TORONTO — An Ontario senior public health official failed to disclose her close relationship with a convicted fraudster she had met online when she hired him as interim chief financial officer, a newly released forensic report states.
A report commissioned by Algoma Public Health and composed by auditors KPMG also indicates that Dr. Kim Barker, former head of the health unit, pursued an intimate relationship with Shaun Rootenberg, despite knowing he had been using the alias of Shaun Rothberg. Emails between them “became more personal” over time, the audit states.
“Dr. Barker denied that she was in an intimate relationship with Mr. Rothberg prior to his appointment,” KPMG says. “Her hope was that one would develop.”
Barker believed that if Rootenberg was provided with employment in Sault Ste. Marie, Ont., according to the report, the “likelihood of a relationship between her and Mr. Rothberg would increase.”
As medical officer of health, Barker led Algoma Public Health in Sault Ste. Marie until she resigned in January 2015 — after the news outlet SooToday.com revealed that Rothberg was in fact Rootenberg, who had served prison time for fraud.
After her departure, the health unit hired KPMG to investigate, which produced its highly confidential report in March 2015. Barker fought its release until the Supreme Court of Canada in December declined to hear her bid to keep it secret.
The 26-page document, obtained by The Canadian Press under freedom of information laws, is based on interviews, emails, and minutes of board meetings. It paints a troubling picture of Barker’s role in hiring Rootenberg after the board’s previous business administrator was charged criminally with breach of trust and theft.
For one thing, Barker had referred in an email to “Rootenberg,” even though she would later maintain she was unaware of his name deception.
“Dr. Barker was aware that Mr. Rothberg was actually Shaun Rootenberg … approximately seven weeks prior to his appointment as interim CFO,” the report says, adding she “did not provide a reasonable explanation for the inconsistency.”
Now in his 50s, Rootenberg, of Thornhill, Ont., would be charged in 2017 with defrauding Barker and Victoria Smith, another woman with whom he became romantically involved. The prosecution proceeded only on the Smith charge, and he was found guilty last year. He is to be sentenced later in February.
Emails show Barker and Rootenberg, who met on a dating site, were in contact from as early as July 2013. He would soon introduce her to Ron Hulse, a principal of a Toronto-based consulting firm through which the health unit hired Rootenberg.
Her discussions with Hulse about the hiring began months before the board approved a search for a new CFO, KPMG said. Barker, who is in her late 40s, admitted she failed to tell the health unit board about her relationship with Rootenberg.
“Dr. Barker went on to characterize her failure to do so as a ‘complete lack of judgment,'” the report states.
In response to questions, Barker sent a statement through a spokesperson on Friday, in which she called her hiring decision “clearly misguided,” and apologized for it. She also said Rootenberg’s hiring was intended to address the health unit’s “pressing financial issues.”

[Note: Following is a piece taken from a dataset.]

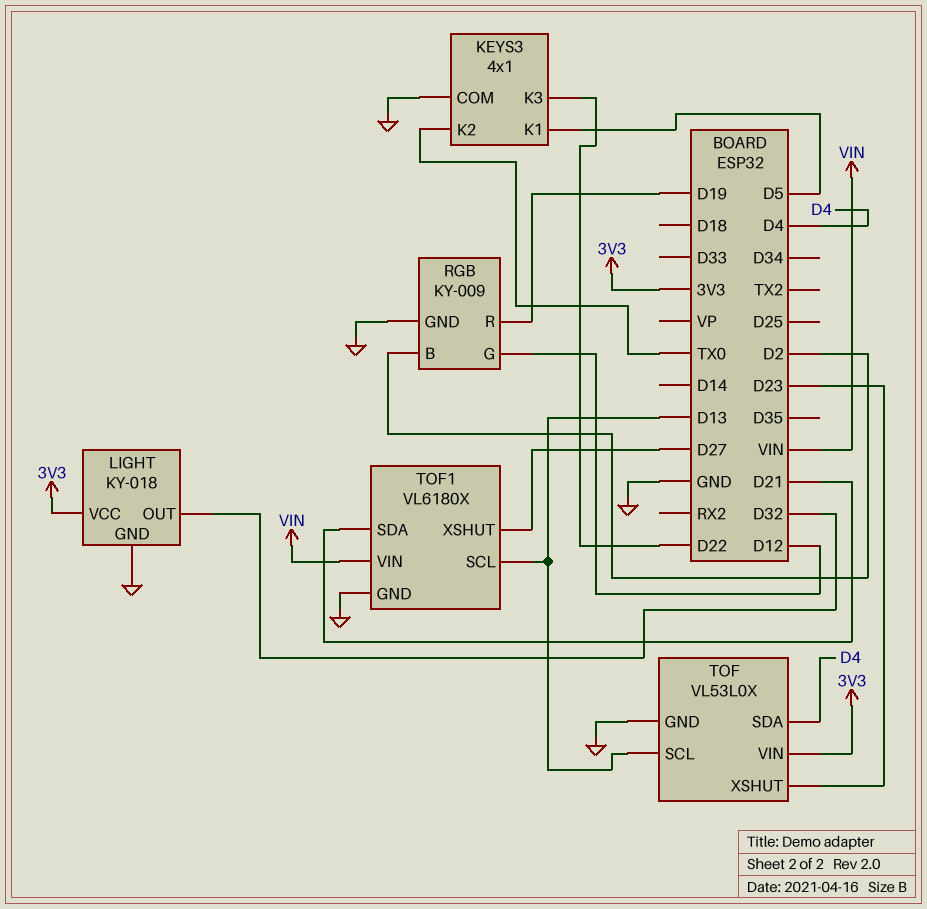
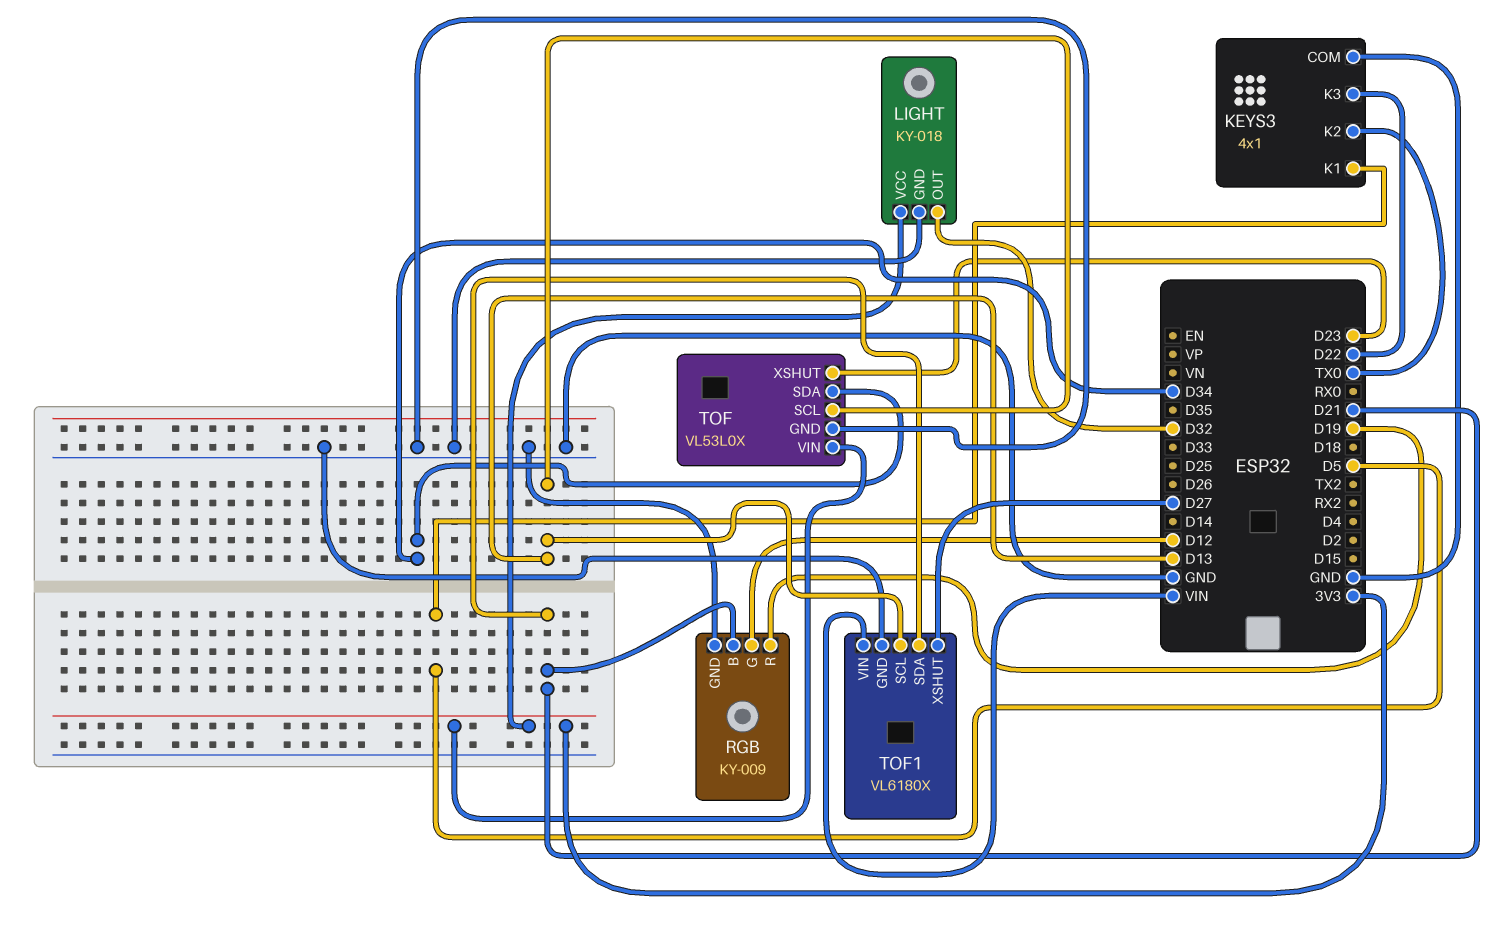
RGB pin B: D2 -> D21
TOF pin SDA: D4 -> D34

Barker also said she fought the release of the KPMG study amid concerns about its “inaccuracies and misrepresentations,” but did not say what those were.

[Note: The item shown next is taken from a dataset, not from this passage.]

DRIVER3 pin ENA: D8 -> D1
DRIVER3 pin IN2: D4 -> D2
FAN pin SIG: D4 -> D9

“I felt it would not serve the public interest to have unreliable information on the public record,” she said.
Barker previously told The Canadian Press that Rootenberg preyed on her vulnerability — she says she is legally blind — and that publicizing the document would ruin her life.
Dr. Marlene Spruyt, Algoma’s current medical officer of health, said in a statement Friday that the board has improved its organizational and financial oversight in recent years.
“Recruitment and hiring practices have been standardized across the agency,” Spruyt said.
Rootenberg served as interim CFO for 27 weeks until May 31, 2014, even though he had told the board in mid-April of that year that he was leaving the position immediately. Rhulse26, the Toronto consulting firm, billed the health unit for $120,514 for Rootenberg’s service and another $61,698 for developing a business plan.
In other KPMG findings, Barker said she had asked for a police background check on Shaun Rothberg three or four months before his hiring. It came back negative. After making her hiring decision, she asked a health unit staffer if it would be a conflict to hire a spouse. She later told KPMG she had been referring to her husband.
The only health unit losses the forensic report identified during Rootenberg’s tenure was $12,150 — due to Rhulse26 billing more than originally quoted.